« C’est un miracle », s’est exclamée Mme Murielle Bolle en apprenant la décision rendue ce jour par le Conseil Constitutionnel sur la demande qu’elle avait formulée d’annulation de sa garde à vue initiale, en 1984, au titre d’une question prioritaire de constitutionnalité, transmise –fort imprudemment-, au Conseil par la Cour de Cassation.
Ainsi, pour le Cons. Cons., les magistrats et enquêteurs de l’époque ont été en tort de ne pas avoir anticipé des évolutions législatives très largement postérieures, qui ont, notamment, prévu la présence d’un avocat pour les auditions de mineurs en garde à vue : ils savent donc maintenant qu’ils ne sont pas là pour appliquer le droit en vigueur, mais, celui qui peut le devenir 34 ans plus tard, en fonction de l’itinérance –ou bien plutôt, de l’errance-, jurisprudentielle du Conseil ou de la Cour européenne des droits de l’homme !
Peu importe, apparemment, aux supers-juges du Palais-Royal, que, pendant des années, ils n’aient rien trouvé à redire au droit de l’époque… Et, alors qu’ils ont le pouvoir de moduler la portée de leurs décisions, ils s’y refusent : elle est d’application immédiate à toutes les instances en cours –et, peu leur chaut, manifestement, qu’elle risque de venir torpiller les derniers espoirs de découvrir jamais le ou les abominables assassins d’un jeune enfant.

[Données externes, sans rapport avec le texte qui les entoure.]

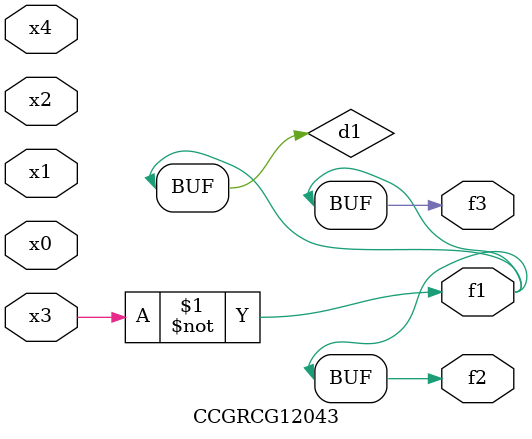
<source format=v>
module CCGRCG12043(
	input x0, x1, x2, x3, x4,
	output f1, f2, f3
);

	wire d1, d2;

	xnor (d1, x3);
	not (d2, x1);
	assign f1 = d1;
	assign f2 = d1;
	assign f3 = d1;
endmodule

</source>
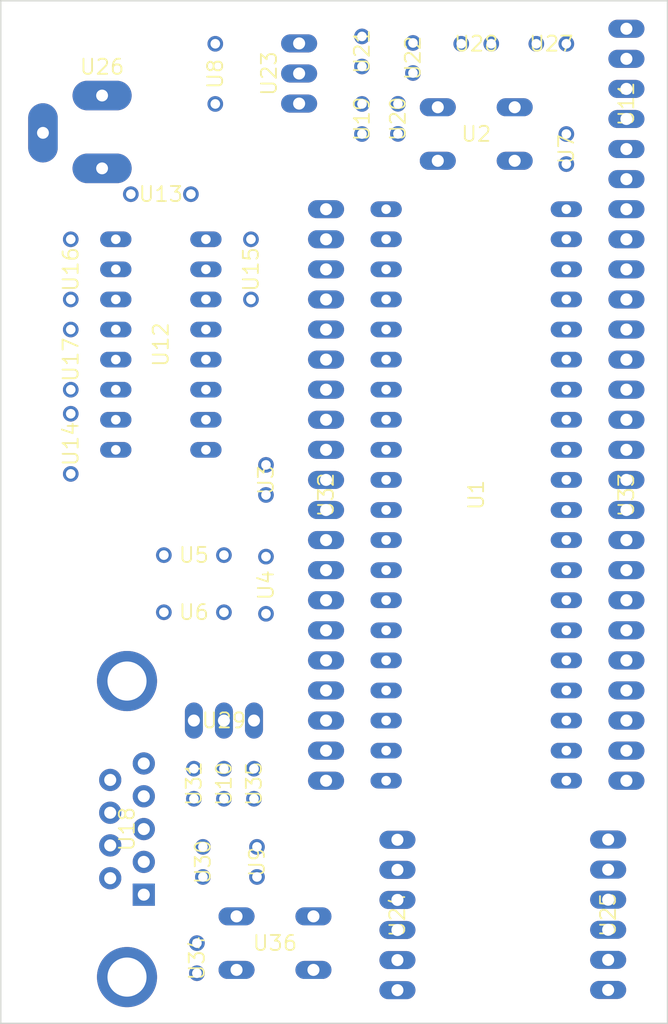
<source format=kicad_pcb>
(kicad_pcb (version 20221018) (generator pcbnew)

  (general
    (thickness 1.6)
  )

  (paper "A4")
  (layers
    (0 "F.Cu" signal "Top")
    (31 "B.Cu" signal "Bottom")
    (32 "B.Adhes" user "B.Adhesive")
    (33 "F.Adhes" user "F.Adhesive")
    (34 "B.Paste" user)
    (35 "F.Paste" user)
    (36 "B.SilkS" user "B.Silkscreen")
    (37 "F.SilkS" user "F.Silkscreen")
    (38 "B.Mask" user)
    (39 "F.Mask" user)
    (40 "Dwgs.User" user "User.Drawings")
    (41 "Cmts.User" user "User.Comments")
    (42 "Eco1.User" user "User.Eco1")
    (43 "Eco2.User" user "User.Eco2")
    (44 "Edge.Cuts" user)
    (45 "Margin" user)
    (46 "B.CrtYd" user "B.Courtyard")
    (47 "F.CrtYd" user "F.Courtyard")
    (48 "B.Fab" user)
    (49 "F.Fab" user)
  )

  (setup
    (pad_to_mask_clearance 0.051)
    (solder_mask_min_width 0.25)
    (pcbplotparams
      (layerselection 0x00010fc_ffffffff)
      (plot_on_all_layers_selection 0x0000000_00000000)
      (disableapertmacros false)
      (usegerberextensions false)
      (usegerberattributes false)
      (usegerberadvancedattributes false)
      (creategerberjobfile false)
      (dashed_line_dash_ratio 12.000000)
      (dashed_line_gap_ratio 3.000000)
      (svgprecision 4)
      (plotframeref false)
      (viasonmask false)
      (mode 1)
      (useauxorigin false)
      (hpglpennumber 1)
      (hpglpenspeed 20)
      (hpglpendiameter 15.000000)
      (dxfpolygonmode true)
      (dxfimperialunits true)
      (dxfusepcbnewfont true)
      (psnegative false)
      (psa4output false)
      (plotreference true)
      (plotvalue true)
      (plotinvisibletext false)
      (sketchpadsonfab false)
      (subtractmaskfromsilk false)
      (outputformat 1)
      (mirror false)
      (drillshape 1)
      (scaleselection 1)
      (outputdirectory "")
    )
  )

  (net 0 "")
  (net 1 "Net-(IC3-Pad40)")
  (net 2 "Net-(IC3-Pad39)")
  (net 3 "Net-(IC3-Pad38)")
  (net 4 "Net-(IC3-Pad37)")
  (net 5 "Net-(IC3-Pad36)")
  (net 6 "Net-(IC3-Pad35)")
  (net 7 "/MRF_INT")
  (net 8 "Net-(IC3-Pad33)")
  (net 9 "/3.3V_SRC")
  (net 10 "GND")
  (net 11 "Net-(IC3-Pad30)")
  (net 12 "Net-(IC3-Pad29)")
  (net 13 "Net-(IC3-Pad28)")
  (net 14 "Net-(IC3-Pad27)")
  (net 15 "/N$17")
  (net 16 "/N$21")
  (net 17 "/MRF_SDO")
  (net 18 "/MRF_SDI")
  (net 19 "Net-(IC3-Pad22)")
  (net 20 "Net-(IC3-Pad21)")
  (net 21 "Net-(IC3-Pad20)")
  (net 22 "Net-(IC3-Pad19)")
  (net 23 "/MRF_SCK")
  (net 24 "/MRF_CS")
  (net 25 "/MRF_WAKE")
  (net 26 "/MRF_RESET")
  (net 27 "/OSC2")
  (net 28 "/OS1")
  (net 29 "Net-(IC3-Pad10)")
  (net 30 "Net-(IC3-Pad9)")
  (net 31 "Net-(IC3-Pad8)")
  (net 32 "Net-(IC3-Pad7)")
  (net 33 "Net-(IC3-Pad6)")
  (net 34 "Net-(IC3-Pad5)")
  (net 35 "Net-(IC3-Pad4)")
  (net 36 "Net-(IC3-Pad3)")
  (net 37 "Net-(IC3-Pad2)")
  (net 38 "Net-(IC3-Pad1)")
  (net 39 "Net-(S1-Pad4)")
  (net 40 "Net-(S1-Pad2)")
  (net 41 "Net-(C6-Pad1)")
  (net 42 "Net-(LED3-PadA)")
  (net 43 "Net-(R5-Pad1)")
  (net 44 "Net-(JP3-Pad6)")
  (net 45 "Net-(IC2-Pad14)")
  (net 46 "Net-(IC2-Pad13)")
  (net 47 "Net-(IC2-Pad12)")
  (net 48 "Net-(IC2-Pad11)")
  (net 49 "Net-(C5-Pad2)")
  (net 50 "Net-(C2-Pad2)")
  (net 51 "Net-(C5-Pad1)")
  (net 52 "Net-(C4-Pad2)")
  (net 53 "Net-(IC2-Pad8)")
  (net 54 "Net-(IC2-Pad7)")
  (net 55 "Net-(C1-Pad1)")
  (net 56 "Net-(C4-Pad1)")
  (net 57 "Net-(X1-Pad9)")
  (net 58 "Net-(X1-Pad7)")
  (net 59 "Net-(X1-Pad1)")
  (net 60 "Net-(IC4-Pad1)")
  (net 61 "Net-(R8-Pad1)")
  (net 62 "Net-(JP4-Pad4)")
  (net 63 "Net-(X3-Pad3)")
  (net 64 "Net-(LED1-PadA)")
  (net 65 "Net-(R2-Pad1)")
  (net 66 "Net-(R6-Pad1)")
  (net 67 "Net-(LED2-PadA)")
  (net 68 "Net-(R1-Pad1)")
  (net 69 "Net-(S2-Pad4)")
  (net 70 "Net-(S2-Pad2)")

  (footprint "picDevBoard:DIL40" (layer "F.Cu") (at 160.520378 103.560879 -90))

  (footprint "picDevBoard:B3F-10XX" (layer "F.Cu") (at 160.520378 73.080879))

  (footprint "picDevBoard:C025-024X044" (layer "F.Cu") (at 142.740378 102.290879 -90))

  (footprint "picDevBoard:HC49_S" (layer "F.Cu") (at 142.740378 111.180879 -90))

  (footprint "picDevBoard:C050-024X044" (layer "F.Cu") (at 136.644378 108.640879 180))

  (footprint "picDevBoard:C050-024X044" (layer "F.Cu") (at 136.644378 113.466879 180))

  (footprint "picDevBoard:V526-0" (layer "F.Cu") (at 168.140378 74.350879 -90))

  (footprint "picDevBoard:C050-025X075" (layer "F.Cu") (at 138.452878 68.000879 -90))

  (footprint "picDevBoard:LED3MM" (layer "F.Cu") (at 141.978378 134.548879 -90))

  (footprint "picDevBoard:V526-0" (layer "F.Cu") (at 139.184378 127.944879 -90))

  (footprint "picDevBoard:1X06" (layer "F.Cu") (at 173.220378 70.540879 90))

  (footprint "picDevBoard:DIL16" (layer "F.Cu") (at 133.850378 90.860879 -90))

  (footprint "picDevBoard:C050-024X044" (layer "F.Cu") (at 133.850378 78.160879))

  (footprint "picDevBoard:C050-024X044" (layer "F.Cu") (at 126.230378 99.242879 90))

  (footprint "picDevBoard:C050-024X044" (layer "F.Cu") (at 141.470378 84.510879 -90))

  (footprint "picDevBoard:C050-024X044" (layer "F.Cu") (at 126.230378 84.510879 -90))

  (footprint "picDevBoard:C050-024X044" (layer "F.Cu") (at 126.230378 92.130879 -90))

  (footprint "picDevBoard:DB9" (layer "F.Cu") (at 127.8128 131.7752 90))

  (footprint "picDevBoard:V526-0" (layer "F.Cu") (at 150.858178 71.810879 90))

  (footprint "picDevBoard:V526-0" (layer "F.Cu") (at 153.9 71.8 -90))

  (footprint "picDevBoard:V526-0" (layer "F.Cu") (at 150.858178 66.11 90))

  (footprint "picDevBoard:C025-024X044" (layer "F.Cu") (at 155.17 66.66 -90))

  (footprint "picDevBoard:317TS" (layer "F.Cu") (at 145.542 67.9704 90))

  (footprint "picDevBoard:1X06" (layer "F.Cu") (at 153.855478 139.029379 90))

  (footprint "picDevBoard:1X06" (layer "F.Cu") (at 171.676178 139.009079 -90))

  (footprint "picDevBoard:733980-62" (layer "F.Cu") (at 128.8796 69.9516 180))

  (footprint "picDevBoard:LED3MM" (layer "F.Cu") (at 166.870378 65.460879))

  (footprint "picDevBoard:V526-0" (layer "F.Cu") (at 160.520378 65.460879))

  (footprint "picDevBoard:MA03-1" (layer "F.Cu") (at 139.184378 122.610879))

  (footprint "picDevBoard:LED3MM" (layer "F.Cu") (at 137.406378 134.548879 -90))

  (footprint "picDevBoard:V526-0" (layer "F.Cu") (at 136.644378 127.944879 -90))

  (footprint "picDevBoard:MA20-1" (layer "F.Cu") (at 147.820378 103.560879 90))

  (footprint "picDevBoard:MA20-1" (layer "F.Cu") (at 173.220378 103.560879 -90))

  (footprint "picDevBoard:V526-0" (layer "F.Cu") (at 136.898378 142.676879 -90))

  (footprint "picDevBoard:V526-0" (layer "F.Cu") (at 141.724378 127.944879 -90))

  (footprint "picDevBoard:B3F-10XX" (layer "F.Cu") (at 143.502378 141.406879 180))

  (gr_line (start 120.3071 61.8236) (end 120.3071 148.1836) (layer "Edge.Cuts") (width 0.12) (tstamp 00000000-0000-0000-0000-00001c2b4570))
  (gr_line (start 120.3071 148.1836) (end 176.6951 148.1836) (layer "Edge.Cuts") (width 0.12) (tstamp 00000000-0000-0000-0000-00001c2b5b50))
  (gr_line (start 176.6951 148.1836) (end 176.6951 61.8236) (layer "Edge.Cuts") (width 0.12) (tstamp 00000000-0000-0000-0000-00001c2b5bf0))
  (gr_line (start 176.6951 61.8236) (end 120.3071 61.8236) (layer "Edge.Cuts") (width 0.12) (tstamp 00000000-0000-0000-0000-00001c2b5c90))

)

</source>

On mesure, une fois de plus, les effets pervers d’une évolution qui vient de loin –elle avait déjà été dénoncée par l’A.P.M., notamment en 1993 (voir articles, plus que jamais d’actualité, sous le titre « Les dérives du Conseil constitutionnel », en ligne sur le site à l’adresse http://nouvelleapm.fr/la-nouvelle-association-professionnelle-des-magistrats/archives/13-questions-diverses/17-les-derives-du-conseil-constitutionnel). Ils ont été aggravés par la création de cette question prioritaire de constitutionnalité, qui permet à cette autorité très politique de se prendre pour une cour suprême à l’américaine sans en présenter les garanties qui peuvent asseoir son crédit moral et technique (à titre d’exemple, il serait inconcevable aux U.S.A. qu’un juge à la Cour suprême puisse passer au service de l’exécutif en étant nommé ministre –comme l’a fait Mme Belloubet, dans l’indifférence générale… Ou encore, qu’un membre de la Cour puisse s’inventer une position de « congé » pour aller conduire une campagne référendaire, comme cela est déjà arrivé…).

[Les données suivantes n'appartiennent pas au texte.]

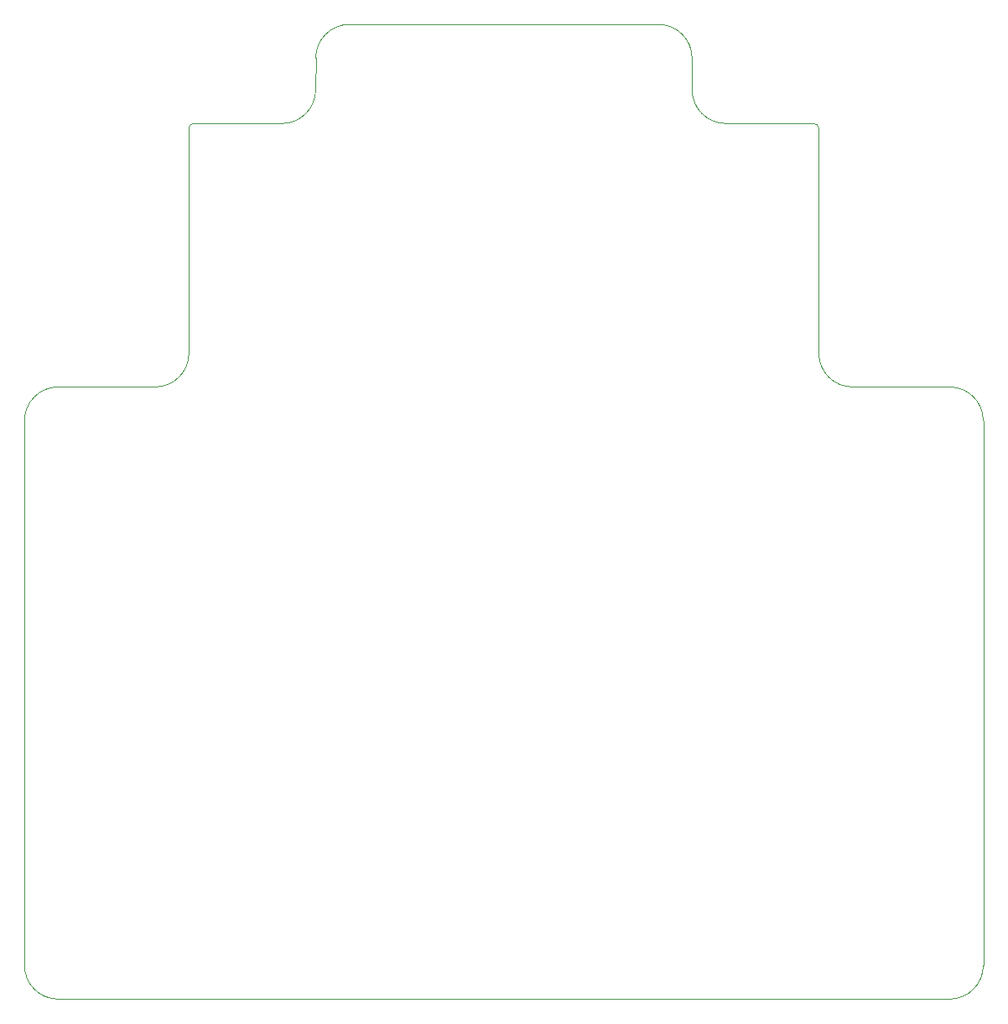
<source format=gm1>
G04 #@! TF.GenerationSoftware,KiCad,Pcbnew,(7.0.0)*
G04 #@! TF.CreationDate,2023-09-27T17:19:24+02:00*
G04 #@! TF.ProjectId,Rover_1,526f7665-725f-4312-9e6b-696361645f70,rev?*
G04 #@! TF.SameCoordinates,Original*
G04 #@! TF.FileFunction,Profile,NP*
%FSLAX46Y46*%
G04 Gerber Fmt 4.6, Leading zero omitted, Abs format (unit mm)*
G04 Created by KiCad (PCBNEW (7.0.0)) date 2023-09-27 17:19:24*
%MOMM*%
%LPD*%
G01*
G04 APERTURE LIST*
G04 #@! TA.AperFunction,Profile*
%ADD10C,0.100000*%
G04 #@! TD*
G04 APERTURE END LIST*
D10*
X113700000Y-70000000D02*
G75*
G03*
X113200000Y-70500000I0J-500000D01*
G01*
X180200000Y-96600000D02*
X190000000Y-96600000D01*
X129404163Y-60004163D02*
G75*
G03*
X126004163Y-63404163I37J-3400037D01*
G01*
X96600000Y-155000000D02*
X96600000Y-100000000D01*
X109800000Y-96600000D02*
G75*
G03*
X113200000Y-93200000I0J3400000D01*
G01*
X193400000Y-155000000D02*
X193400000Y-100000000D01*
X167400000Y-70000000D02*
X176300000Y-70000000D01*
X176800001Y-70499999D02*
G75*
G03*
X176300001Y-69999999I-500001J-1D01*
G01*
X164000000Y-63400000D02*
X164000000Y-66600000D01*
X100000000Y-96600000D02*
G75*
G03*
X96600000Y-100000000I0J-3400000D01*
G01*
X100000000Y-96600000D02*
X109800000Y-96600000D01*
X164000000Y-66600000D02*
G75*
G03*
X167400000Y-70000000I3400000J0D01*
G01*
X113200000Y-93200000D02*
X113200000Y-70500000D01*
X193400000Y-100000000D02*
G75*
G03*
X190000000Y-96600000I-3400000J0D01*
G01*
X164000000Y-63400000D02*
G75*
G03*
X160600000Y-60000000I-3400000J0D01*
G01*
X113700000Y-70000000D02*
X122600000Y-70000000D01*
X176800001Y-70499999D02*
X176800000Y-93200000D01*
X129404163Y-60004163D02*
X160600000Y-60000000D01*
X190000000Y-158400000D02*
X100000000Y-158400000D01*
X126000000Y-66600000D02*
X126004163Y-63404163D01*
X190000000Y-158400000D02*
G75*
G03*
X193400000Y-155000000I0J3400000D01*
G01*
X176800000Y-93200000D02*
G75*
G03*
X180200000Y-96600000I3400000J0D01*
G01*
X96600000Y-155000000D02*
G75*
G03*
X100000000Y-158400000I3400000J0D01*
G01*
X122600000Y-70000000D02*
G75*
G03*
X126000000Y-66600000I0J3400000D01*
G01*
M02*

</source>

Alors qu’une procédure de révision constitutionnelle est en cours devant le Parlement, les responsables devraient en prendre conscience : il y a plus urgent et plus important, pour la stature de cette autorité et le statut de ses membres, que d’en évacuer les anciens présidents de la République (même si, bien souvent, ils n’y font que de la figuration).